▸ EXERCISE REQUIREMENTS
Reproduce every line of the items word for word, omitting the pictures from your answer.

(Saved data)
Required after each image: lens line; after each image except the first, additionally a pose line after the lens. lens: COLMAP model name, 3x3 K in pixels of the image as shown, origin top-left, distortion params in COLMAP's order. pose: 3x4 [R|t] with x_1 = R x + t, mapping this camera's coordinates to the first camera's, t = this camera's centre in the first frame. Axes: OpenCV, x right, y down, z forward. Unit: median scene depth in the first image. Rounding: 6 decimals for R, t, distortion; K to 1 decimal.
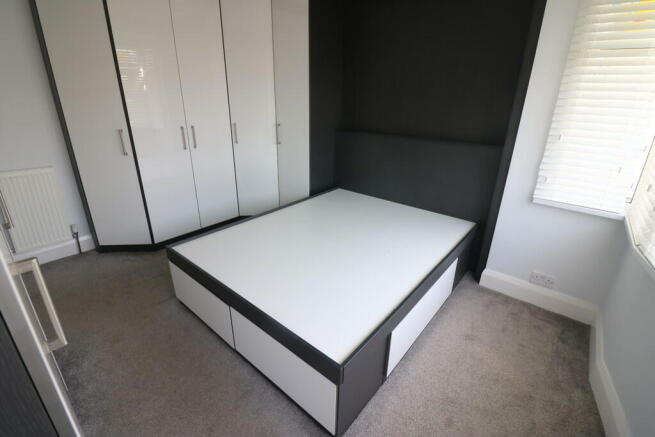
lens RADIAL K [[303.4, 0, 330.9], [0, 303.4, 211.6], [0, 0, 1]] dist [-0.004969, -0.001106]
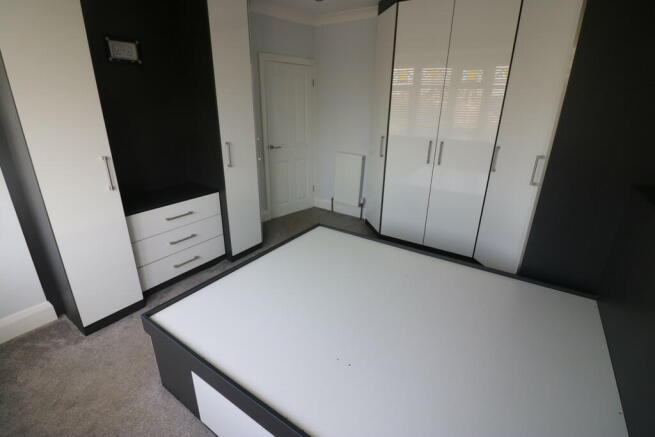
lens RADIAL K [[303.4, 0, 330.9], [0, 303.4, 217.3], [0, 0, 1]] dist [-0.004969, -0.001106]
pose [[0.101167, 0.335965, -0.936425, 0.432874], [-0.372997, 0.885405, 0.277364, -0.186107], [0.922301, 0.321224, 0.214888, 0.496872]]
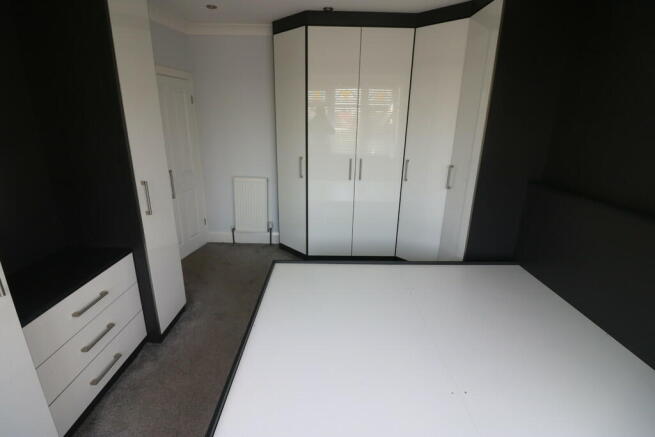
lens RADIAL K [[303.4, 0, 332.1], [0, 303.4, 215.1], [0, 0, 1]] dist [-0.004969, -0.001106]
pose [[0.647386, 0.223013, -0.728805, 0.253326], [-0.283060, 0.958192, 0.041766, -0.102158], [0.707650, 0.179257, 0.683446, 0.228949]]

▸ RESPONSE AREA
Required after each image: lens line; after each image except the first, additionally a pose line after the lens. lens: COLMAP model name, 3x3 K in pixels of the image as shown, origin top-left, distortion params in COLMAP's order. pose: 3x4 [R|t] with x_1 = R x + t, mapping this camera's coordinates to the first camera's, t = this camera's centre in the first frame. Axes: OpenCV, x right, y down, z forward. Unit: median scene depth in the first image. Rounding: 6 decimals for R, t, distortion; K to 1 decimal.
lens RADIAL K [[303.4, 0, 330.9], [0, 303.4, 211.6], [0, 0, 1]] dist [-0.004969, -0.001106]
lens RADIAL K [[303.4, 0, 330.9], [0, 303.4, 217.3], [0, 0, 1]] dist [-0.004969, -0.001106]
pose [[0.101167, 0.335965, -0.936425, 0.432874], [-0.372997, 0.885405, 0.277364, -0.186107], [0.922301, 0.321224, 0.214888, 0.496872]]
lens RADIAL K [[303.4, 0, 332.1], [0, 303.4, 215.1], [0, 0, 1]] dist [-0.004969, -0.001106]
pose [[0.647386, 0.223013, -0.728805, 0.253326], [-0.283060, 0.958192, 0.041766, -0.102158], [0.707650, 0.179257, 0.683446, 0.228949]]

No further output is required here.